THE president of the Supreme Court on Wednesday issued a damning indictment of the justice system and the court infrastructure, which he compared to a third-world country, calling it a disgrace to the country’s capital.
The delays in Cyprus’ judiciary system are unacceptable for a modern EU member state, Supreme Court President Myronas Nikolatos said told MPs, adding that Cyprus ranks worst across the EU in the number of judges proportionate to the population.
Speaking during the House Finance committee which was examining the judicial service budget, Nikolatos said that while the judiciary in Cyprus was independent, impartial and honest, the delays observed in delivering justice were unacceptable and primarily down to lack of staffing due to austerity policies in place since the over the last few years.
Responding to questions on how Cyprus fares compared with other EU countries, Nikolatos told MPs the island is the worst country across the block when it comes to the number of judges in proportion to the population and also the last as far as spending on the judiciary was concerned.
He added that Cyprus ranked “somewhere in the middle” for efficiency in court proceedings.
Nikolatos also went on to say that the district courts were worse than those of third-world countries and “it is a disgrace for the capital of Cyprus to have such buildings.”
During a recent visit there, judges were desperate due to the state of the buildings and how understaffed it is, he said.
The Supreme Court head said that despite attempts by the justice ministry, there was also still no computerised system for Cypriot courts.
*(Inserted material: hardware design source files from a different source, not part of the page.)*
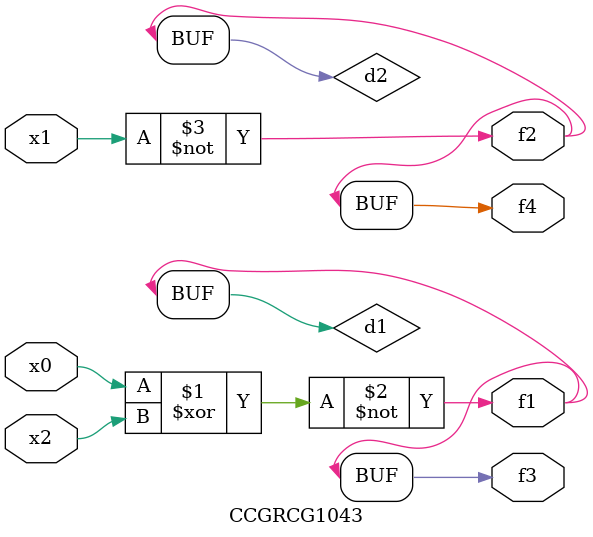
<source format=v>
module CCGRCG1043(
	input x0, x1, x2,
	output f1, f2, f3, f4
);

	wire d1, d2, d3;

	xnor (d1, x0, x2);
	nand (d2, x1);
	nor (d3, x1, x2);
	assign f1 = d1;
	assign f2 = d2;
	assign f3 = d1;
	assign f4 = d2;
endmodule

</source>
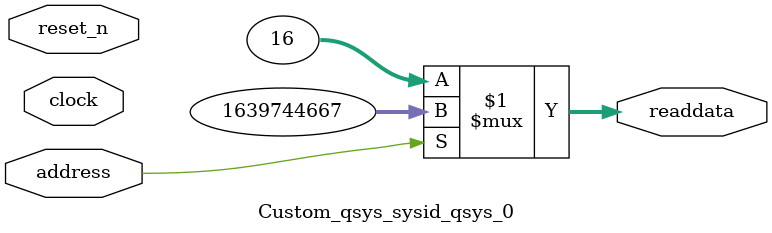
<source format=v>



// synthesis translate_off
`timescale 1ns / 1ps
// synthesis translate_on

// turn off superfluous verilog processor warnings 
// altera message_level Level1 
// altera message_off 10034 10035 10036 10037 10230 10240 10030 

module Custom_qsys_sysid_qsys_0 (
               // inputs:
                address,
                clock,
                reset_n,

               // outputs:
                readdata
             )
;

  output  [ 31: 0] readdata;
  input            address;
  input            clock;
  input            reset_n;

  wire    [ 31: 0] readdata;
  //control_slave, which is an e_avalon_slave
  assign readdata = address ? 1639744667 : 16;

endmodule



</source>
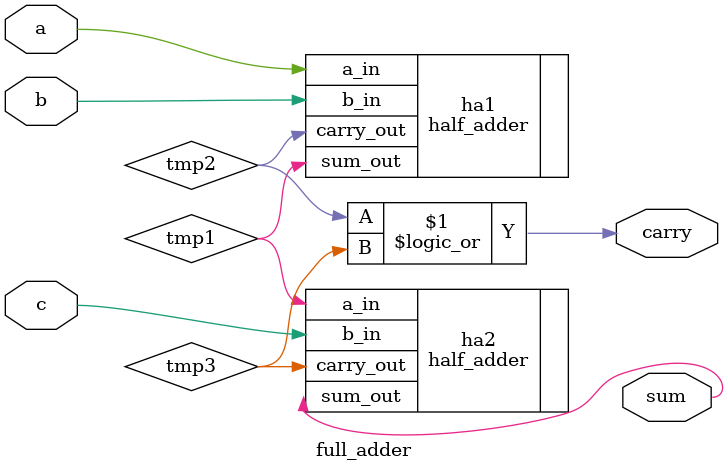
<source format=v>
module full_adder(
	input wire a,
	input wire b,
	input wire c,
	output wire sum,
	output wire carry
);

	wire tmp1, tmp2, tmp3;

	//First half adder
	half_adder ha1 (
		.a_in(a),
		.b_in(b),
		.sum_out(tmp1),
		.carry_out(tmp2)
	);

	//Second half adder
	half_adder ha2 (
                .a_in(tmp1),
                .b_in(c),
                .sum_out(sum),
                .carry_out(tmp3)
        );

	//OR gate for final carry
	assign carry = tmp2 || tmp3;

endmodule


</source>
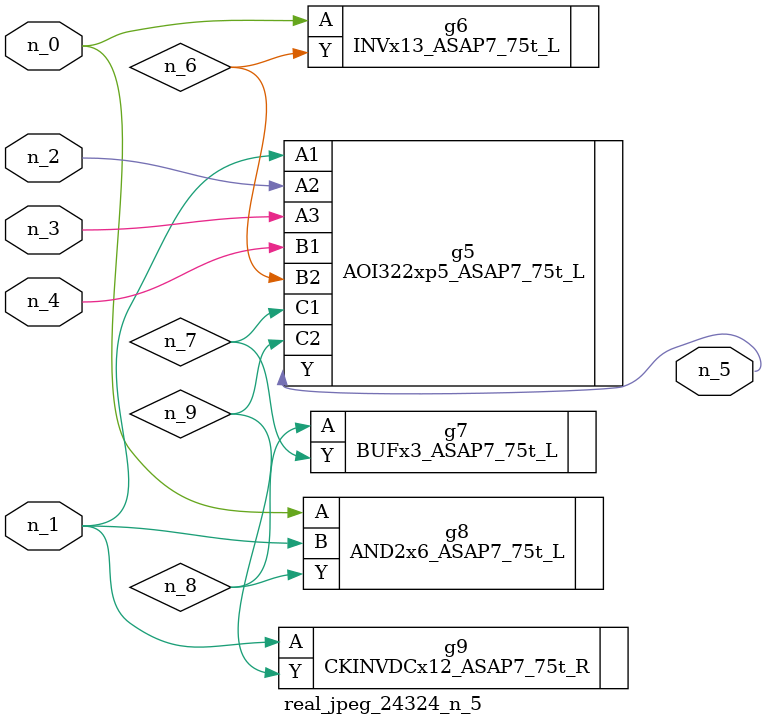
<source format=v>
module real_jpeg_24324_n_5 (n_4, n_0, n_1, n_2, n_3, n_5);

input n_4;
input n_0;
input n_1;
input n_2;
input n_3;

output n_5;

wire n_8;
wire n_6;
wire n_7;
wire n_9;

INVx13_ASAP7_75t_L g6 ( 
.A(n_0),
.Y(n_6)
);

AND2x6_ASAP7_75t_L g8 ( 
.A(n_0),
.B(n_1),
.Y(n_8)
);

AOI322xp5_ASAP7_75t_L g5 ( 
.A1(n_1),
.A2(n_2),
.A3(n_3),
.B1(n_4),
.B2(n_6),
.C1(n_7),
.C2(n_9),
.Y(n_5)
);

CKINVDCx12_ASAP7_75t_R g9 ( 
.A(n_1),
.Y(n_9)
);

BUFx3_ASAP7_75t_L g7 ( 
.A(n_8),
.Y(n_7)
);


endmodule
</source>
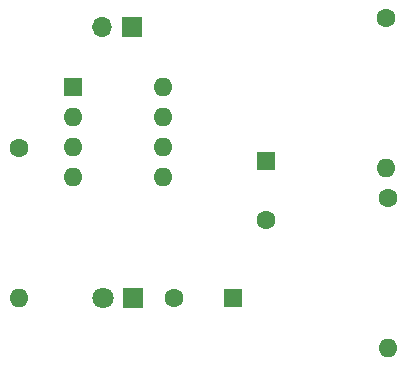
<source format=gbr>
%TF.GenerationSoftware,KiCad,Pcbnew,(6.0.7)*%
%TF.CreationDate,2023-09-09T12:04:14+08:00*%
%TF.ProjectId,Milling test pcb,4d696c6c-696e-4672-9074-657374207063,rev?*%
%TF.SameCoordinates,Original*%
%TF.FileFunction,Copper,L2,Bot*%
%TF.FilePolarity,Positive*%
%FSLAX46Y46*%
G04 Gerber Fmt 4.6, Leading zero omitted, Abs format (unit mm)*
G04 Created by KiCad (PCBNEW (6.0.7)) date 2023-09-09 12:04:14*
%MOMM*%
%LPD*%
G01*
G04 APERTURE LIST*
%TA.AperFunction,ComponentPad*%
%ADD10R,1.600000X1.600000*%
%TD*%
%TA.AperFunction,ComponentPad*%
%ADD11O,1.600000X1.600000*%
%TD*%
%TA.AperFunction,ComponentPad*%
%ADD12C,1.600000*%
%TD*%
%TA.AperFunction,ComponentPad*%
%ADD13R,1.700000X1.700000*%
%TD*%
%TA.AperFunction,ComponentPad*%
%ADD14O,1.700000X1.700000*%
%TD*%
%TA.AperFunction,ComponentPad*%
%ADD15R,1.800000X1.800000*%
%TD*%
%TA.AperFunction,ComponentPad*%
%ADD16C,1.800000*%
%TD*%
G04 APERTURE END LIST*
D10*
%TO.P,U1,1,GND*%
%TO.N,GND*%
X112600000Y-70600000D03*
D11*
%TO.P,U1,2,TR*%
%TO.N,/THR*%
X112600000Y-73140000D03*
%TO.P,U1,3,Q*%
%TO.N,/out*%
X112600000Y-75680000D03*
%TO.P,U1,4,R*%
%TO.N,+5V*%
X112600000Y-78220000D03*
%TO.P,U1,5,CV*%
%TO.N,Net-(C1-Pad1)*%
X120220000Y-78220000D03*
%TO.P,U1,6,THR*%
%TO.N,/THR*%
X120220000Y-75680000D03*
%TO.P,U1,7,DIS*%
%TO.N,/dis*%
X120220000Y-73140000D03*
%TO.P,U1,8,VCC*%
%TO.N,+5V*%
X120220000Y-70600000D03*
%TD*%
D12*
%TO.P,R3,1*%
%TO.N,/dis*%
X139200000Y-80000000D03*
D11*
%TO.P,R3,2*%
%TO.N,/THR*%
X139200000Y-92700000D03*
%TD*%
D12*
%TO.P,R2,1*%
%TO.N,+5V*%
X139100000Y-64800000D03*
D11*
%TO.P,R2,2*%
%TO.N,/dis*%
X139100000Y-77500000D03*
%TD*%
D12*
%TO.P,R1,1*%
%TO.N,/out*%
X108000000Y-75750000D03*
D11*
%TO.P,R1,2*%
%TO.N,Net-(D1-Pad2)*%
X108000000Y-88450000D03*
%TD*%
D13*
%TO.P,J1,1,Pin_1*%
%TO.N,+5V*%
X117575000Y-65500000D03*
D14*
%TO.P,J1,2,Pin_2*%
%TO.N,GND*%
X115035000Y-65500000D03*
%TD*%
D15*
%TO.P,D1,1,K*%
%TO.N,GND*%
X117675000Y-88500000D03*
D16*
%TO.P,D1,2,A*%
%TO.N,Net-(D1-Pad2)*%
X115135000Y-88500000D03*
%TD*%
D10*
%TO.P,C2,1*%
%TO.N,/THR*%
X126102651Y-88500000D03*
D12*
%TO.P,C2,2*%
%TO.N,GND*%
X121102651Y-88500000D03*
%TD*%
D10*
%TO.P,C1,1*%
%TO.N,Net-(C1-Pad1)*%
X128900000Y-76897349D03*
D12*
%TO.P,C1,2*%
%TO.N,GND*%
X128900000Y-81897349D03*
%TD*%
M02*

</source>
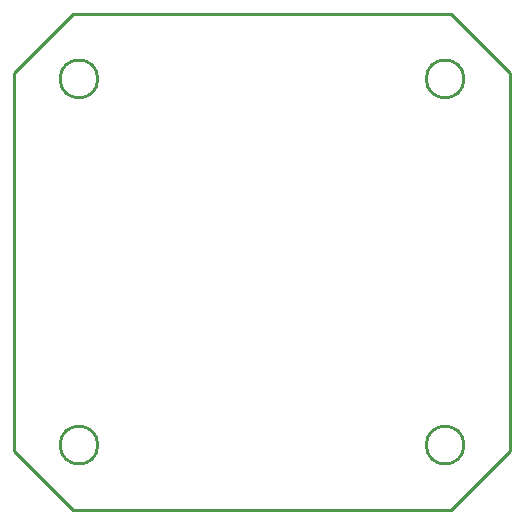
<source format=gbr>
%TF.GenerationSoftware,KiCad,Pcbnew,(6.0.5)*%
%TF.CreationDate,2023-01-06T15:20:20+08:00*%
%TF.ProjectId,Step_Ctrl_V1,53746570-5f43-4747-926c-5f56312e6b69,rev?*%
%TF.SameCoordinates,Original*%
%TF.FileFunction,Profile,NP*%
%FSLAX46Y46*%
G04 Gerber Fmt 4.6, Leading zero omitted, Abs format (unit mm)*
G04 Created by KiCad (PCBNEW (6.0.5)) date 2023-01-06 15:20:20*
%MOMM*%
%LPD*%
G01*
G04 APERTURE LIST*
%TA.AperFunction,Profile*%
%ADD10C,0.250000*%
%TD*%
G04 APERTURE END LIST*
D10*
X115761000Y-83300000D02*
G75*
G03*
X115761000Y-83300000I-1600000J0D01*
G01*
X146761000Y-83300000D02*
G75*
G03*
X146761000Y-83300000I-1600000J0D01*
G01*
X115761000Y-114300000D02*
G75*
G03*
X115761000Y-114300000I-1600000J0D01*
G01*
X146761000Y-114300000D02*
G75*
G03*
X146761000Y-114300000I-1600000J0D01*
G01*
X113661000Y-119800000D02*
X108661000Y-114800000D01*
X145661000Y-119800000D02*
X150661000Y-114800000D01*
X145661000Y-77800000D02*
X150661000Y-82800000D01*
X108661000Y-82800000D02*
X113661000Y-77800000D01*
X150661000Y-114800000D02*
X150661000Y-82800000D01*
X113661000Y-119800000D02*
X145661000Y-119800000D01*
X108661000Y-82800000D02*
X108661000Y-114800000D01*
X145661000Y-77800000D02*
X113661000Y-77800000D01*
M02*

</source>
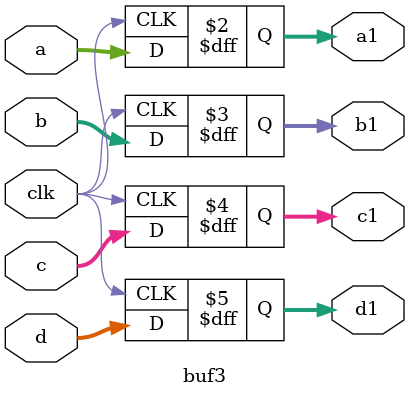
<source format=v>
`timescale 1ns / 1ps
module buf3(
    input [5:0] a,
    input [5:0] b,
    input [5:0] c,
    input [5:0] d,
    input clk,
    output reg [5:0] a1,
    output reg [5:0] b1,
    output reg [5:0] c1,
    output reg [5:0] d1
    );

always @(posedge clk) begin
a1<=a;
b1<=b;
c1<=c;
d1<=d;
end


endmodule

</source>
Efforts are being undertaken, spearheaded by the justice and finance ministry so that a system of electronic justice and a computerised system can begin operating by the beginning of 2018.
Additionally, civil procedures as they stand at the moment allow for an abuse of the system and a waste of court’s time, Niklatos said. Despite continuous attempts, a suitable group of people with the necessary knowledge and expertise to take on the task of modernising the system surrounding civil procedures has not been found, he added.
Based on what the situation is now, it is necessary to create a second appeals department to allow Supreme Court deal with major constitutional matters, Nikolatos said.
Additionally, there is now a push to create a specialised commercial court and specialised administrative court for matters concerning international protection, including asylum applications.
The commercial court would have five judges that would have the same rank as district court president and would either be court presidents or lawyers.
An administrative court, set up over a year ago, has been working very well and is a positive step, Nikolatos added.
Committee chairman, Akel’s Aristos Damianou said that “after the realisation that “we are not doing well at all in the health and education sectors, today we can also realise that we are also not doing well in the sector of delivering justice.”
Not as far as the standard of justice but the speed of it and the problems surrounding the judicial system, he said.
Meanwhile, during the same committee session, Attorney-general Costas Clerides said major reforms would be undertaken with the legal service, which is currently cooperating with Irish experts on preparing on study evaluating the best way to do so.
The aim is that the legal service asserts its independence and autonomy from the state service and practitioners can be equated with judicial staffers and not be hired by the Public Service Commission like all other civil servants.
A draft bill has already been submitted, which the committee chairman Giorgos Georgiou said he had earlier told MPs that the bill should be discussed.
Presenting the budget for his service for 2018, Clerides said the budget was €18.8m compared with last year’s €22m.
The €3m decrease is due to the lowering the budget for compensations and legal costs which is usually done using rough estimates, Clerides said. There is no reason for the budget to be higher and if there is a shortage, a request for more money will be filed accordingly.
Wages are also currently unacceptable, he added, with several employees choosing to progress to the role of judges leaving gaps within the legal service.
Of the 83 positions of state lawyers in the legal service, 31 are still empty however opening up 10 new positions has been approved Clerides said, leaving 41 vacated positions they are trying to fill.
There are also discussions on finding a new building to house the legal service, he added.